Quality Assurance


Each jurisdiction in China has different rules and regulations. There is no way for you to know this unless you have daily contact with local government officials. We do. We maintain long term relationships with Chinese Officials and are your boots on the ground. We get your business up and running quickly and efficiently. The most common types of foreign entities that register in China are: Representative Offices, Foreign Invested Commercial Enterprises (FICE),  Wholly Owned Foreign Enterprises (WOFE), and Joint Ventures (JV).

Representative Office

This type of entity allows for liaison work only. This entity is not allowed to conduct buy/sell transactions, but many companies use this structure for marketing/promotion of products and services offered in their home countries.
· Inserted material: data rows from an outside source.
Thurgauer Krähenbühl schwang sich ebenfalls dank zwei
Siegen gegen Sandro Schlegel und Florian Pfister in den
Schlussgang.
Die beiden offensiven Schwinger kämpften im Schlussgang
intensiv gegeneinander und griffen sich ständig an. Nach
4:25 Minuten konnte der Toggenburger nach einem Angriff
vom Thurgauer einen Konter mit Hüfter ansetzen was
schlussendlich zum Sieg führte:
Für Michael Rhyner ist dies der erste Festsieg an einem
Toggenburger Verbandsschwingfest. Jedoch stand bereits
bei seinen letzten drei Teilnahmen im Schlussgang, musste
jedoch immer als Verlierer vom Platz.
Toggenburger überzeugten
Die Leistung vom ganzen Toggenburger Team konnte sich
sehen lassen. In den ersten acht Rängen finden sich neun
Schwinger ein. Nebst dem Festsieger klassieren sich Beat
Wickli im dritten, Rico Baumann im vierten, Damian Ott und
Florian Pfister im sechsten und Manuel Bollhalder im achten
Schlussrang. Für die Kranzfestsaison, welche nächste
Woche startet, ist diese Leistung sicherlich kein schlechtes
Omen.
Some use a rep office to staff up and explore opportunities before making an initial investment. Many companies establish a rep office for quality control, sourcing activities or for monitoring production.

Wholly Foreign Owned Enterprise (WFOE)

This type of entity allows for doing local business, including local invoicing in the RMB. The entity is allowed to conduct import/export and to be registered directly with China customs. The required initial investment is 100,000-500,000 RMB (about 16,000-80,000 USD). Types of WFOE include manufacturers, consulting companies, technology companies, food & beverage import/export, trade and wholesale/retail outlets.

Advantages of a WFOE: control of hiring, firing, investments and strategy; no need for Chinese Party approval; ability to issue invoices in RMB; can repatriate profits and protect intellectual property. A WFOE is suitable for new ventures and allows for long term licensing.

Joint Venture

This type of entity is a partnership with a local Chinese company. The required investment capital is RMB100,000 – RMB500,000 (16,000-80,000 USD). This can be beneficial where local knowledge is required or where the partner has critical contacts and can assist with market penetration. Additionally some categories of business are legally limited to the Joint Venture structure in order to do business in China.

Foreign Invested Commercial Enterprise (FICE)

An FICE is a variant of the WFOE. An FICE is used mainly for trading enterprises (buying and selling). The capital requirements are lower and there is no required investment in equipment or facilities.